# CONSEGNA DELL'ESERCIZIO
Rispondi a queste domande sull'estratto del documento riportato più sotto, dedicato alla tesi di laurea di Andrea Zanzotto:
1. In quale data è stata discussa la tesi?
2. In quante copie numerate Zanzotto pubblicò la plaquette A che valse? presso Scheiwiller?
3. In quale anno era morta Grazia Deledda?

# ESTRATTO DEL DOCUMENTO
• • • • • • •

La Padova University Press ha da poco pubblicato, in edizione anastatica con un’ introduzione di Emanuele Zinato, la tesi di laurea di Andrea Zanzotto, L’arte di Grazia Deledda. La tesi è stata discussa il 30 ottobre 1942 – in pieno conflitto mondiale. Il relatore, Natale Busetto, era un docente dagli interessi storico-filologici molto tradizionali. Zanzotto invece critica duramente i crociani, coinvolge precocemente Freud, compara il caso italiano con modelli europei, si appassiona a temi che diverranno a lui cari, come perifericità e infanzia. Questa è l’introduzione di Emanuele Zinato
Tra periferie e modernità: il laureando Andrea Zanzotto
di Emanuele Zinato
I. Nei suoi anni universitari a Padova,
alla fine dei quali nel 1942 redigerà questa sorprendente tesi di
laurea, Andrea Zanzotto scopre Rimbaud, legge per la prima volta
Hölderlin, lavora come supplente tra Valdobbiadene e Treviso e scrive
alcune poesie “a macchina su minuscoli fogli di carta trasparente”. La
bufera è nell’aria: tra l’entrata in guerra dell’Italia e il blindarsi
della Fortezza Europa sotto gli stendardi del Reich.
Dell’attività di poeta, sempre reattiva
nei confronti dei traumi storici e psichici, ci restano di quel periodo i
quindici componimenti della plaquette A che valse? (Versi 1938-1942): nel
pubblicarli presso l’editore Scheiwiller come una strenna per gli amici
in trecento copie numerate, Zanzotto scelse nel 1970 un titolo
leopardiano per dar voce alla dolorosa ironia con cui guardare alla
propria giovinezza esistenziale e poetica. Il paesaggio era già
“regressione dall’oggi”,[1]
alla vigilia di un’apocalisse. Il mondo intero stava per dissolversi e
l’insieme di scoppi o di revulsioni da quel momento in poi non sarebbe
più cessato, nella discontinuità solo apparente fra Auschwitz e
Hiroshima da un lato e le mutazioni antropologiche dall’altro.
In una tesi di laurea coraggiosamente
dedicata a un contemporaneo (Deledda era morta da soli sei anni, nel
1936) ci attenderemmo di trovare gli incunaboli di Zanzotto critico,
quello dei saggi raccolti in Fantasie di avvicinamento e in Aure e disincanti.
Tuttavia, a una prima lettura, la distanza dall’oggetto, la modalità
discorsivo-dimostrativa della scrittura, il ricorso alle categorie
storico-letterarie e agli –ismi tradizionali oltre che il nome di Grazia
Deledda, del tutto assente nelle successive letture di Zanzotto,
sembrano marcare l’ estraneità di questo giovane laureando dal se stesso
più maturo. Tanto che appare pertinente estendere a Il problema critico dell’arte di Grazia Deledda,
suo primo esercizio di lettura, il quesito distanziante che l’autore
rivolgeva nel 1970 ai propri primi versi scritti prima della catastrofe:
a che valse?

• • • • • • •

# DATI FORNITI
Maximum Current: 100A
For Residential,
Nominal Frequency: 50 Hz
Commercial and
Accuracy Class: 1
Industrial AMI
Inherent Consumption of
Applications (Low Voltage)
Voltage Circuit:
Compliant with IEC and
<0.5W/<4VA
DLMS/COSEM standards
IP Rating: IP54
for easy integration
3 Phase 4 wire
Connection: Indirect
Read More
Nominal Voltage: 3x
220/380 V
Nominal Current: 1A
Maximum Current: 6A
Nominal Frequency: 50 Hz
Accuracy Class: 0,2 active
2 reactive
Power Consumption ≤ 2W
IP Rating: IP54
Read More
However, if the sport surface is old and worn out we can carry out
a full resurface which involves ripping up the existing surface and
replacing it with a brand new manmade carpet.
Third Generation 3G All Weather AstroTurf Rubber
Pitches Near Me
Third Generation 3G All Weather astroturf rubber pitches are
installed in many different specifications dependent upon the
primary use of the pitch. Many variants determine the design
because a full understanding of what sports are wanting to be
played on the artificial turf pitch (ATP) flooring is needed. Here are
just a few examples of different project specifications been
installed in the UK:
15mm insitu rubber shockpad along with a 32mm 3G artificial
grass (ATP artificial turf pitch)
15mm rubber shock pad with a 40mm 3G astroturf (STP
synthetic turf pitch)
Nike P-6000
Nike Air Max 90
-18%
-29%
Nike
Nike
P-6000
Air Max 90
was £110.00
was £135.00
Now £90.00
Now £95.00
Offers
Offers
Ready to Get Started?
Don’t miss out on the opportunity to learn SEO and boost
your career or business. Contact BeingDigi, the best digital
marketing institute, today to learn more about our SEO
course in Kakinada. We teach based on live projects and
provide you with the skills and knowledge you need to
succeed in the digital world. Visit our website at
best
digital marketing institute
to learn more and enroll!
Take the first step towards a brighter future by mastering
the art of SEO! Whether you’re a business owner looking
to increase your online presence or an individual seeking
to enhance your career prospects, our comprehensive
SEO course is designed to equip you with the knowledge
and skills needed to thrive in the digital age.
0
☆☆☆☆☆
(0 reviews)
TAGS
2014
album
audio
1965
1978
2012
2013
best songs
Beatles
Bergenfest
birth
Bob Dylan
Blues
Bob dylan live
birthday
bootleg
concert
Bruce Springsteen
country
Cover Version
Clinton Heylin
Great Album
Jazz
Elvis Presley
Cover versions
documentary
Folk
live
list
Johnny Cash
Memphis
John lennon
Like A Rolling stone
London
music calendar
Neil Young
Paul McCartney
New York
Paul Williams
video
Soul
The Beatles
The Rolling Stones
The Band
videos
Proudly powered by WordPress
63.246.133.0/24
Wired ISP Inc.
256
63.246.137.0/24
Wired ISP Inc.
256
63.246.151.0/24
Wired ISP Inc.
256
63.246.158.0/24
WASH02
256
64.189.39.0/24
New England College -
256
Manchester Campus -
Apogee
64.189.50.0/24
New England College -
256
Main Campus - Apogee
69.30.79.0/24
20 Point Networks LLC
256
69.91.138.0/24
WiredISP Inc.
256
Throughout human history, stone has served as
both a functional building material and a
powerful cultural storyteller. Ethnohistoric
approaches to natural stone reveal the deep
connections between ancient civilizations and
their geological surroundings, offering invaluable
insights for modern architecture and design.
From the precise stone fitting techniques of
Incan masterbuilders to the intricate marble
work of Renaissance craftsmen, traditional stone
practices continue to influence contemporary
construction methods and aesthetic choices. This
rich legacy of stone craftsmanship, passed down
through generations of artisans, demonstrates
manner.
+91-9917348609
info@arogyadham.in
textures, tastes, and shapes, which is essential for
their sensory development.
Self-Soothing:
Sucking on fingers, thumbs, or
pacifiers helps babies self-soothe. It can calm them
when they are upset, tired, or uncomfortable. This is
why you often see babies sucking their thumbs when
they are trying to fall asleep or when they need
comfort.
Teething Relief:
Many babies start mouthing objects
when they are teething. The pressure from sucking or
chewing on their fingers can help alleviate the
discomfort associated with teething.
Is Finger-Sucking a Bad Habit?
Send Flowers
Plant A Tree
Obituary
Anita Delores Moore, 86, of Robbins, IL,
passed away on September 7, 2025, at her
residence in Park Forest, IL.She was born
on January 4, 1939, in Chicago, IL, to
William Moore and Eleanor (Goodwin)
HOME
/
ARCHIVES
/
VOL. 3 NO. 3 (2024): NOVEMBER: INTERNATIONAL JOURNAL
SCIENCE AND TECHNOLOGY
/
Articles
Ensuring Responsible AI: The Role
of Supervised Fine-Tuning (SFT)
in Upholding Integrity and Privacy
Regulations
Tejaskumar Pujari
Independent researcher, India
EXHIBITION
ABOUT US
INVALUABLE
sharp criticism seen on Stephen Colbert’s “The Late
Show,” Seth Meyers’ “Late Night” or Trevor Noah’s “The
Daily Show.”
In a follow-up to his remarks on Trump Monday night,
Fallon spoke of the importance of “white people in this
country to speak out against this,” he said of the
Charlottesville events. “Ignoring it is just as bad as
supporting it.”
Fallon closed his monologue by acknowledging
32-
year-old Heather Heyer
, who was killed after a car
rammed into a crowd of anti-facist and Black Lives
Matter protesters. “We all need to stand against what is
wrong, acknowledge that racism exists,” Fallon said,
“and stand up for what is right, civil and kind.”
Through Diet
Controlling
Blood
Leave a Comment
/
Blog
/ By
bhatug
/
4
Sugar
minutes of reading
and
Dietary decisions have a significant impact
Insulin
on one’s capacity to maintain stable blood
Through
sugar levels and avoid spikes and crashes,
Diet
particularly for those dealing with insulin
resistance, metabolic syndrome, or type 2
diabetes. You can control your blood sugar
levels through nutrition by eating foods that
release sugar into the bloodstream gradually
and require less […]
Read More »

• • • • • • •

# RISPOSTA
1. La tesi è stata discussa il 30 ottobre 1942.
2. La plaquette fu pubblicata in trecento copie numerate.
3. Grazia Deledda era morta nel 1936.